Sebuah ketukan pelan di pintu apartemen Hajime yang kini menjadi tempat tinggalnya sukses mengalihkan atensinya dari buku bersampul merah tua itu. Shun mengernyitkan dahi dan berjalan menuju pintu.
Pintu dibuka dan Shun terpana. Matanya melebar, napasnya bagaikan terhenti sejenak. Berdiri tepat di hadapannya, pemuda yang selama enam tahun terakhir dirindukannya menyodorkan sebuah undangan berwarna ungu yang dipercantik dengan pita berwarna silver.
"Hajime...?" Shun berucap terbata. Hajime hanya membalasnya dengan senyuman, senyuman yang sama seperti yang ditampilkannya pada malam terakhir mereka.
"Aku tidak bisa menentang keputusan ibuku." Hajime tertunduk pasrah. Hati Shun berdenyut sakit. Shun mengusap pelan rambut gelap Hajime yang kini memanjang. Ia memaksakan sebuah senyum saat Hajine memandangnya. "Kau tidak boleh sekali pun menentang ibumu, Hajime." suara Shun bergetar. "Ah, masuk dulu Hajime. Aku buatkan teh." ucap Shun sambil menarik Hajime pelan.
Mereka duduk berhadapan di ruang tamu dalam keheningan. Shun menatap undangan pernikahan Hajime dengan mata berkaca-kaca.
"Tsubaki sangat beruntung bisa mendapatkanmu, Hajime." ucap Shun tulus. Hajime memejamkan matanya merasakan sakit saat mendengar suara Shun yang bergetar. "Tapi aku tidak pernah mencintainya. Satu-satunya orang yang kusayangi hanya kau, Shun." lirih Hajime.
Shun terpana sejenak. Kemudian ia tersenyum, tanpa sadar air matanya mengalir. "Belajarlah mencintainya dan simpan aku sebagai kenangan masa lalumu." bisik Shun sesak. Hajime mengangkat pandangannya dan menyaksikan bagaimana Shun menatap undangan itu dengan senyum pedihnya serta air mata yang mengalir membentuk dua anak sungai. Shun menangis dalam diam.
Hajime bangkit mendekati Shun dan merengkuh Shun dalam pelukan hangatnya. "Jika ini memang akhirnya-" Hajime menarik napas, sesak. "Biarkan aku memelukmu untuk terakhir kalinya, Shun." Hajime berucap lirih. Mata Shun membulat dan air mata itu mengalir semakin deras.
Dan malam itu sekali lagi Shun menangis dalam pelukan Hajime. Inilah akhir yang sebenarnya dari hubungan mereka yang tabu.

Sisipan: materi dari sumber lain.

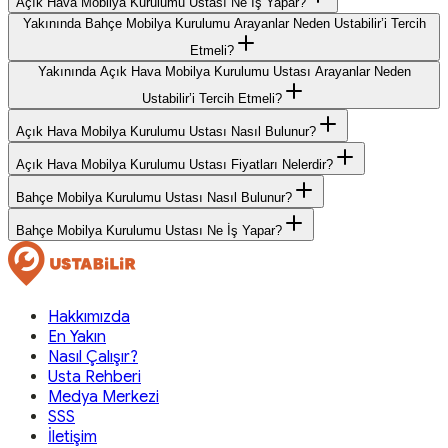
Açık Hava Mobilya Kurulumu Ustası Ne İş Yapar?
Yakınında Bahçe Mobilya Kurulumu Arayanlar Neden Ustabilir’i Tercih
Etmeli?
Yakınında Açık Hava Mobilya Kurulumu Ustası Arayanlar Neden
Ustabilir’i Tercih Etmeli?
Açık Hava Mobilya Kurulumu Ustası Nasıl Bulunur?
Açık Hava Mobilya Kurulumu Ustası Fiyatları Nelerdir?
Bahçe Mobilya Kurulumu Ustası Nasıl Bulunur?
Bahçe Mobilya Kurulumu Ustası Ne İş Yapar?
Hakkımızda
En Yakın
Nasıl Çalışır?
Usta Rehberi
Medya Merkezi
SSS
İletişim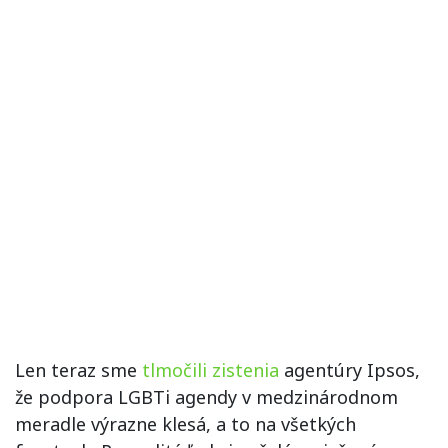
Len teraz sme
tlmočili zistenia
agentúry Ipsos,
že podpora LGBTi agendy v medzinárodnom
meradle výrazne klesá, a to na všetkých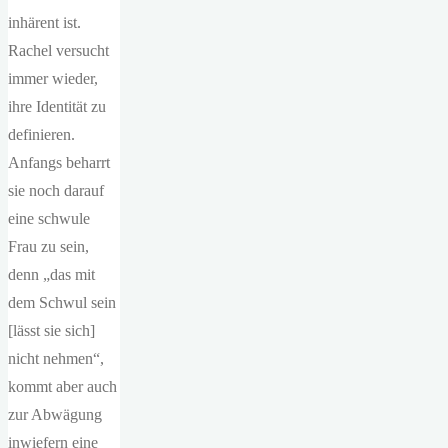
inhärent ist.
Rachel versucht
immer wieder,
ihre Identität zu
definieren.
Anfangs beharrt
sie noch darauf
eine schwule
Frau zu sein,
denn „das mit
dem Schwul sein
[lässt sie sich]
nicht nehmen“,
kommt aber auch
zur Abwägung
inwiefern eine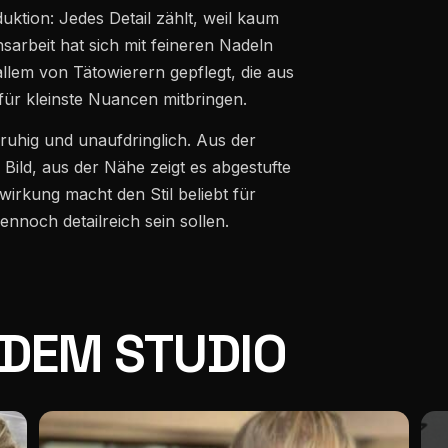
uktion: Jedes Detail zählt, weil kaum
nsarbeit hat sich mit feineren Nadeln
llem von Tätowierern gepflegt, die aus
ür kleinste Nuancen mitbringen.
 ruhig und unaufdringlich. Aus der
s Bild, aus der Nähe zeigt es abgestufte
irkung macht den Stil beliebt für
nnoch detailreich sein sollen.
 DEM STUDIO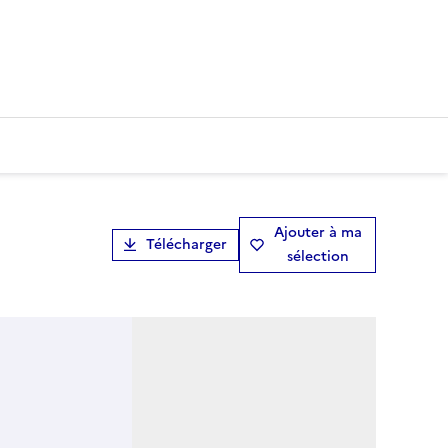
Ajouter à ma
Télécharger
sélection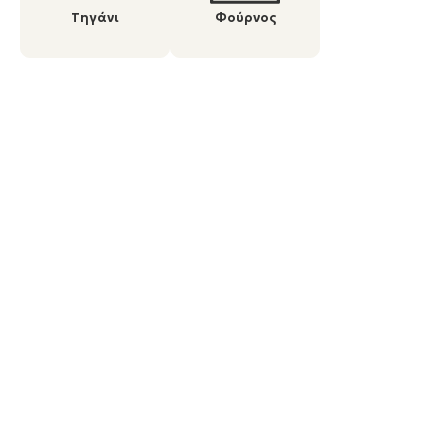
Τηγάνι
Φούρνος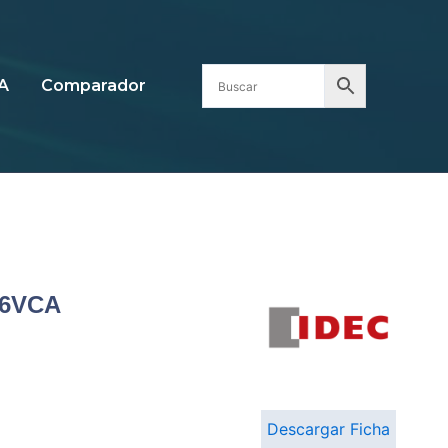
A
Comparador
 6VCA
Descargar Ficha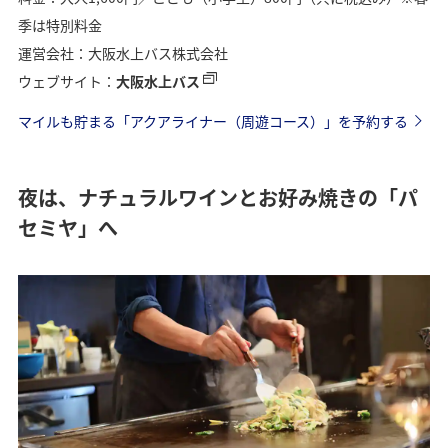
季は特別料金
運営会社：大阪水上バス株式会社
ウェブサイト：
大阪水上バス
マイルも貯まる「アクアライナー（周遊コース）」を予約する
夜は、ナチュラルワインとお好み焼きの「パ
セミヤ」へ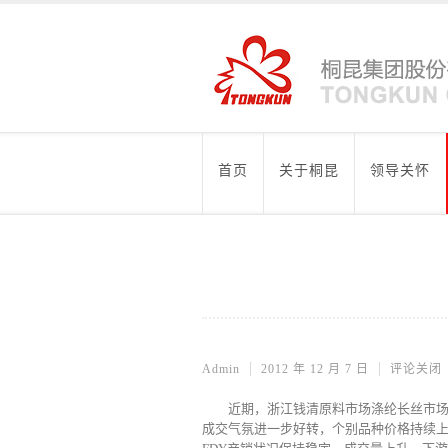
首页
关于桐昆
领导关怀
Admin
2012 年 12 月 7 日
评论关闭
近期，浙江钱清原料市场涤纶长丝市
成交气氛进一步好转，个别品种价格持续上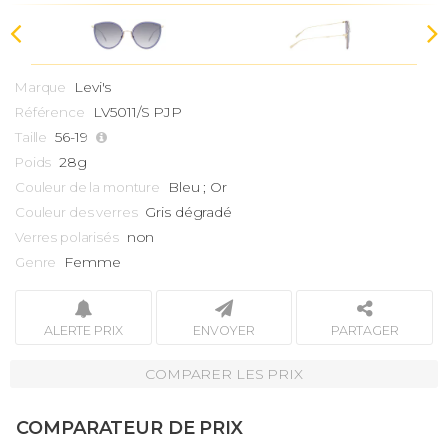
Levi's
Marque
LV5011/S PJP
Référence
56-19
Taille
28g
Poids
Bleu ; Or
Couleur de la monture
Gris dégradé
Couleur des verres
non
Verres polarisés
Femme
Genre
ALERTE PRIX
ENVOYER
PARTAGER
COMPARER LES PRIX
COMPARATEUR DE PRIX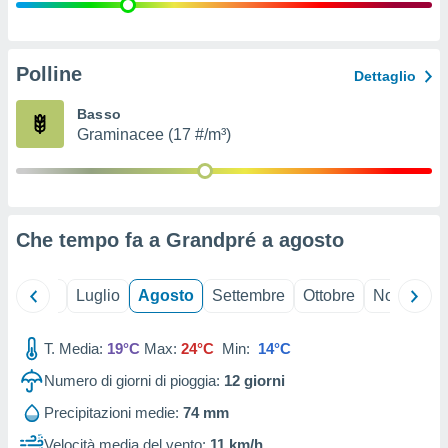
ioni
" o
tra
sui cookie
o sito
Polline
Dettaglio
Basso
nostri
Graminacee (17 #/m³)
mo il
te
ento dei
Che tempo fa a Grandpré a
agosto
re
ioni su
vo e/o
Giugno
Luglio
Agosto
Settembre
Ottobre
Novembre
i,
 dati
er la
T. Media:
19°C
Max:
24°C
Min:
14°C
 della
Numero di giorni di pioggia:
12
giorni
à, creare
r la
Precipitazioni medie:
74 mm
à
izzata,
Velocità media del vento:
11 km/h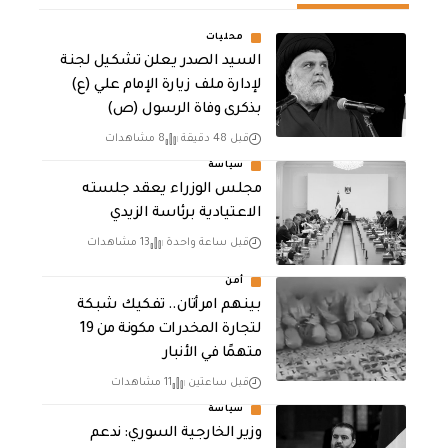
محليات
السيد الصدر يعلن تشكيل لجنة
لإدارة ملف زيارة الإمام علي (ع)
بذكرى وفاة الرسول (ص)
قبل 48 دقيقة
8 مشاهدات
سياسة
مجلس الوزراء يعقد جلسته
الاعتيادية برئاسة الزيدي
قبل ساعة واحدة
13 مشاهدات
أمن
بينهم امرأتان.. تفكيك شبكة
لتجارة المخدرات مكونة من 19
متهمًا في الأنبار
قبل ساعتين
11 مشاهدات
سياسة
وزير الخارجية السوري: ندعم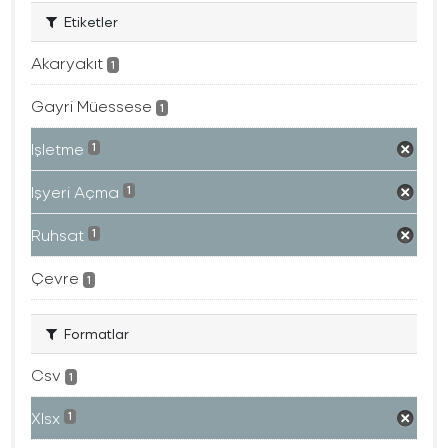
Etiketler
Akaryakıt
1
Gayri Müessese
1
Işletme
1
Işyeri Açma
1
Ruhsat
1
Çevre
1
Formatlar
Csv
1
Xlsx
1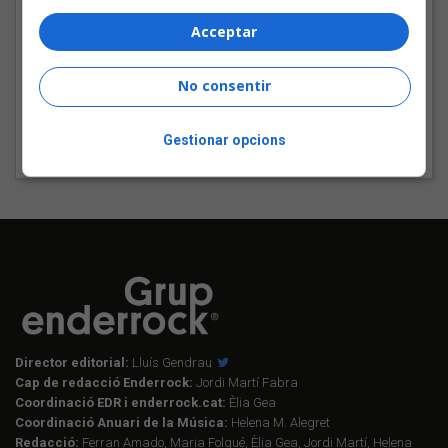
7 - Cante hui a la diferència
Acceptar
8 - El pueblo de las fuentes
No consentir
9 - Els fanalets
10 - A sa llum des cresol
Gestionar opcions
11 - La Mindanga és vida
Director editorial:
Lluís Gendrau
Cap de redacció Enderrock:
Jordi Martí Fabra
Coordinació EDR i enderrock.cat:
Èlia Gea
Coordinació Anuari de la Música:
Helena M. Alegret
Redacció:
Ferran Amado, Maria Folqué, Èlia Gea, Jordi Martí, Helena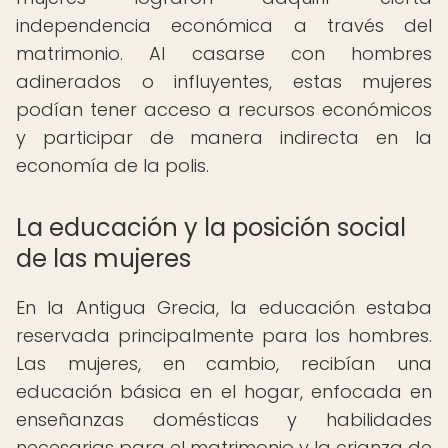
independencia económica a través del
matrimonio. Al casarse con hombres
adinerados o influyentes, estas mujeres
podían tener acceso a recursos económicos
y participar de manera indirecta en la
economía de la polis.
La educación y la posición social
de las mujeres
En la Antigua Grecia, la educación estaba
reservada principalmente para los hombres.
Las mujeres, en cambio, recibían una
educación básica en el hogar, enfocada en
enseñanzas domésticas y habilidades
necesarias para el matrimonio y la crianza de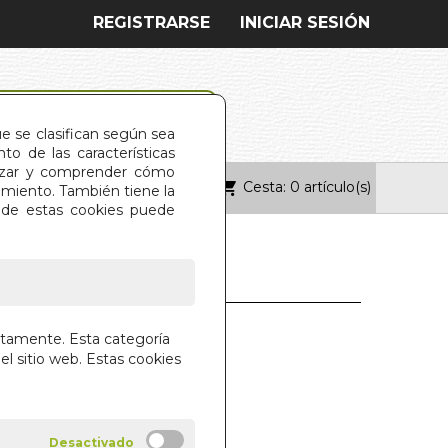
REGISTRARSE
INICIAR SESIÓN
ue se clasifican según sea
o de las características
alizar y comprender cómo
Cesta: 0 artículo(s)
ONTACTO
imiento. También tiene la
s de estas cookies puede
 DE LOS 5
ctamente. Esta categoría
ENTES
el sitio web. Estas cookies
 MUNDO EN 80 RECETAS
RBANY
IAL DILEMA S.L.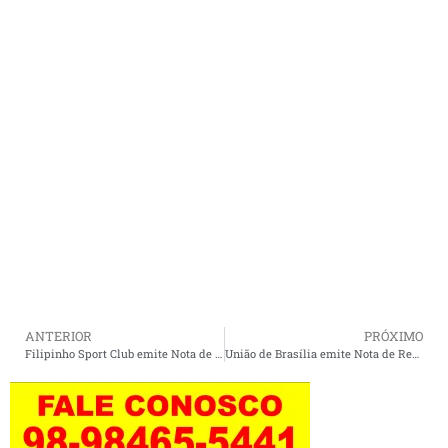
ANTERIOR
PRÓXIMO
Filipinho Sport Club emite Nota de Repúdio contra atos do União de Brasília
União de Brasília emite Nota de Repúdio e Esclarecimento contra Filipinho Sport Clube.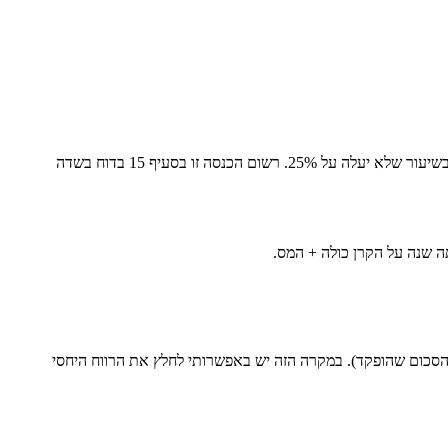
ריבית ורווחים אחרים שהצטברו מיום 1/1/03 בגין הפקדות מעבר לתקרה, שהיא שיעור מ״המשכורת הקובעת״, בסך של 188,544 ₪ לשנה, חייבים במס בשיעור שלא יעלה על 25%. רשום הכנסה זו בסעיף 15 בדוח בשדה
 שנה על הקרן כולה + המס.
להפקדות מעל התקרה בקרן השתלמות משלמים 25% על הרווחים הריאליים (על כל הסכום שהופקד). במקרה הזה יש באפשרותי לחלץ את הרווח היחסי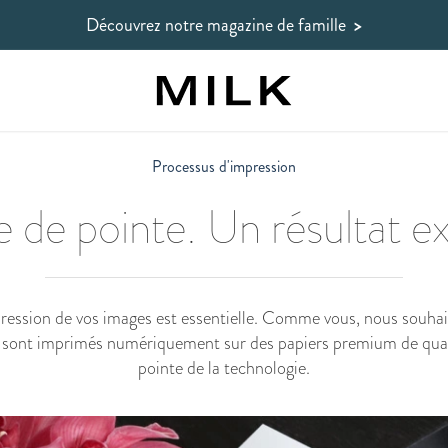
Découvrez notre magazine de famille
>
Processus d'impression
 de pointe. Un résultat e
ression de vos images est essentielle. Comme vous, nous souhai
 sont imprimés numériquement sur des papiers premium de qualit
pointe de la technologie.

Lantas ketika pagi menjelang dan Shun tak menemukan kehadiran Hajime di sisinya ia tak heran. Pergi meninggalkan sebuah benda berharga sebagai kenangan, serta hati yang masih menyatu walau kini tak bisa lagi bersama. Sepucuk surat bersama kotak kecil berisi cincin perak berukir inisial nama mereka cukup menjadi benda terakhir yang diberikan Hajime untuk menjadi kenang-kenangan berharga untuk ditertawakan di hari tua kelak.